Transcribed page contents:

****************

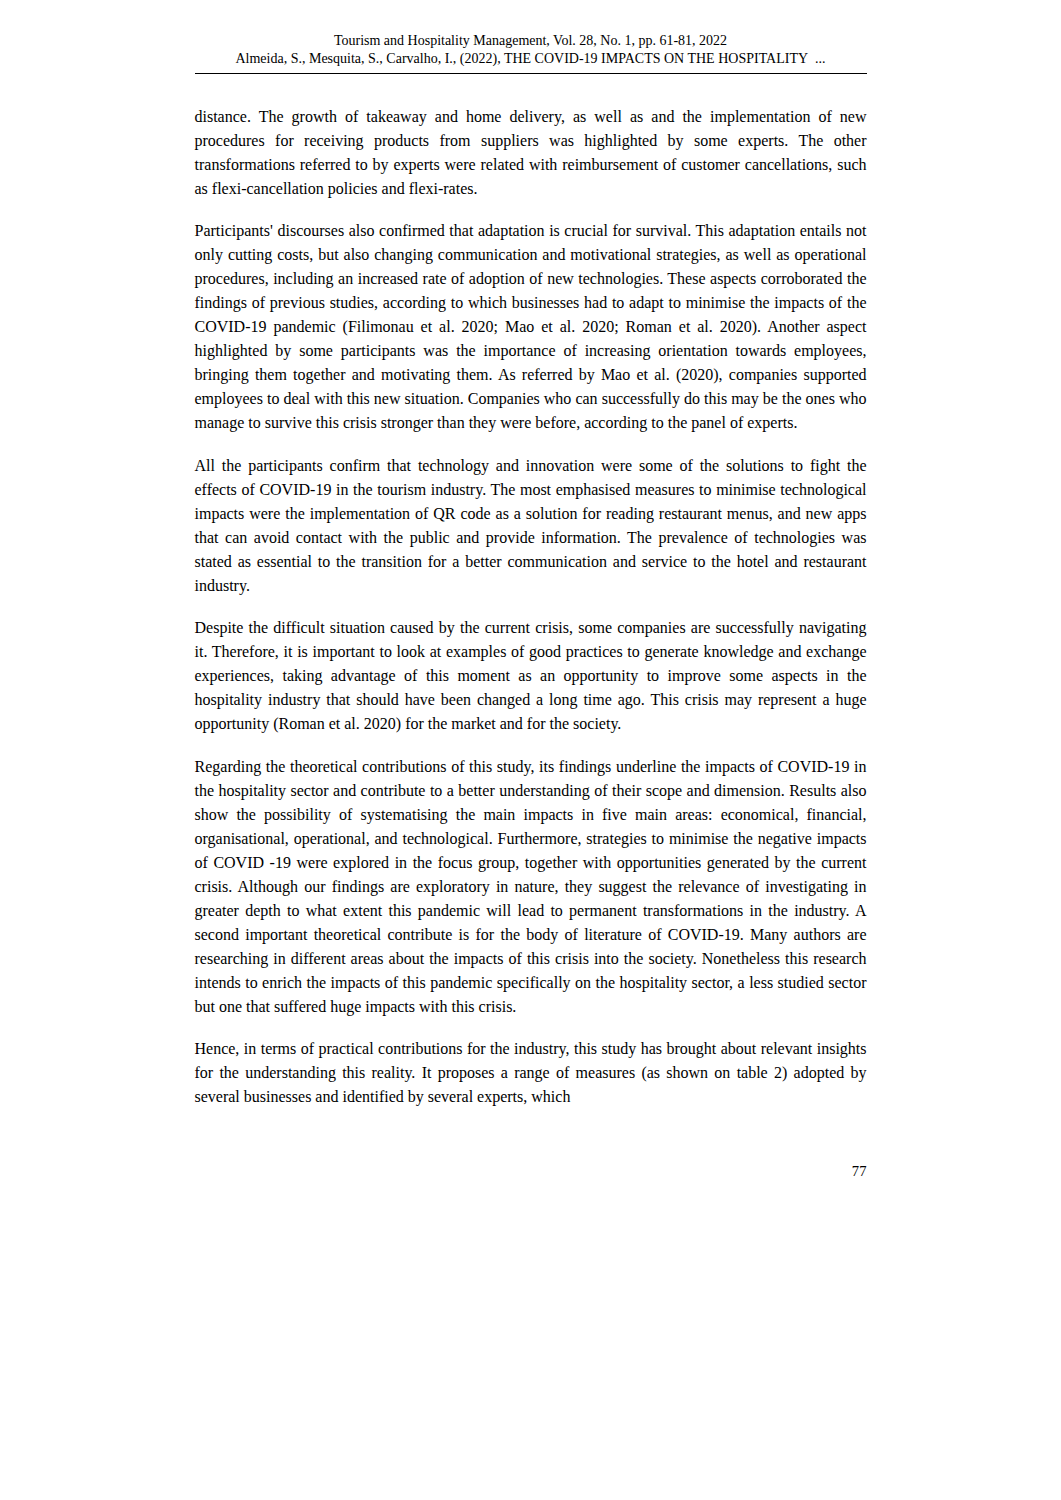Tourism and Hospitality Management, Vol. 28, No. 1, pp. 61-81, 2022 Almeida, S., Mesquita, S., Carvalho, I., (2022), THE COVID-19 IMPACTS ON THE HOSPITALITY ...
distance. The growth of takeaway and home delivery, as well as and the implementation of new procedures for receiving products from suppliers was highlighted by some experts. The other transformations referred to by experts were related with reimbursement of customer cancellations, such as flexi-cancellation policies and flexi-rates.
Participants' discourses also confirmed that adaptation is crucial for survival. This adaptation entails not only cutting costs, but also changing communication and motivational strategies, as well as operational procedures, including an increased rate of adoption of new technologies. These aspects corroborated the findings of previous studies, according to which businesses had to adapt to minimise the impacts of the COVID-19 pandemic (Filimonau et al. 2020; Mao et al. 2020; Roman et al. 2020). Another aspect highlighted by some participants was the importance of increasing orientation towards employees, bringing them together and motivating them. As referred by Mao et al. (2020), companies supported employees to deal with this new situation. Companies who can successfully do this may be the ones who manage to survive this crisis stronger than they were before, according to the panel of experts.
All the participants confirm that technology and innovation were some of the solutions to fight the effects of COVID-19 in the tourism industry. The most emphasised measures to minimise technological impacts were the implementation of QR code as a solution for reading restaurant menus, and new apps that can avoid contact with the public and provide information. The prevalence of technologies was stated as essential to the transition for a better communication and service to the hotel and restaurant industry.
Despite the difficult situation caused by the current crisis, some companies are successfully navigating it. Therefore, it is important to look at examples of good practices to generate knowledge and exchange experiences, taking advantage of this moment as an opportunity to improve some aspects in the hospitality industry that should have been changed a long time ago. This crisis may represent a huge opportunity (Roman et al. 2020) for the market and for the society.
Regarding the theoretical contributions of this study, its findings underline the impacts of COVID-19 in the hospitality sector and contribute to a better understanding of their scope and dimension. Results also show the possibility of systematising the main impacts in five main areas: economical, financial, organisational, operational, and technological. Furthermore, strategies to minimise the negative impacts of COVID -19 were explored in the focus group, together with opportunities generated by the current crisis. Although our findings are exploratory in nature, they suggest the relevance of investigating in greater depth to what extent this pandemic will lead to permanent transformations in the industry. A second important theoretical contribute is for the body of literature of COVID-19. Many authors are researching in different areas about the impacts of this crisis into the society. Nonetheless this research intends to enrich the impacts of this pandemic specifically on the hospitality sector, a less studied sector but one that suffered huge impacts with this crisis.
Hence, in terms of practical contributions for the industry, this study has brought about relevant insights for the understanding this reality. It proposes a range of measures (as shown on table 2) adopted by several businesses and identified by several experts, which
77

****************

_Task requirements:_ Note every line of the entries in which "well" appears, and copy it down.

_Expected output:_
distance. The growth of takeaway and home delivery, as well as and the implementation of new procedures for receiving products from suppliers was highlighted by some experts. The other transformations referred to by experts were related with reimbursement of customer cancellations, such as flexi-cancellation policies and flexi-rates.
Participants' discourses also confirmed that adaptation is crucial for survival. This adaptation entails not only cutting costs, but also changing communication and motivational strategies, as well as operational procedures, including an increased rate of adoption of new technologies. These aspects corroborated the findings of previous studies, according to which businesses had to adapt to minimise the impacts of the COVID-19 pandemic (Filimonau et al. 2020; Mao et al. 2020; Roman et al. 2020). Another aspect highlighted by some participants was the importance of increasing orientation towards employees, bringing them together and motivating them. As referred by Mao et al. (2020), companies supported employees to deal with this new situation. Companies who can successfully do this may be the ones who manage to survive this crisis stronger than they were before, according to the panel of experts.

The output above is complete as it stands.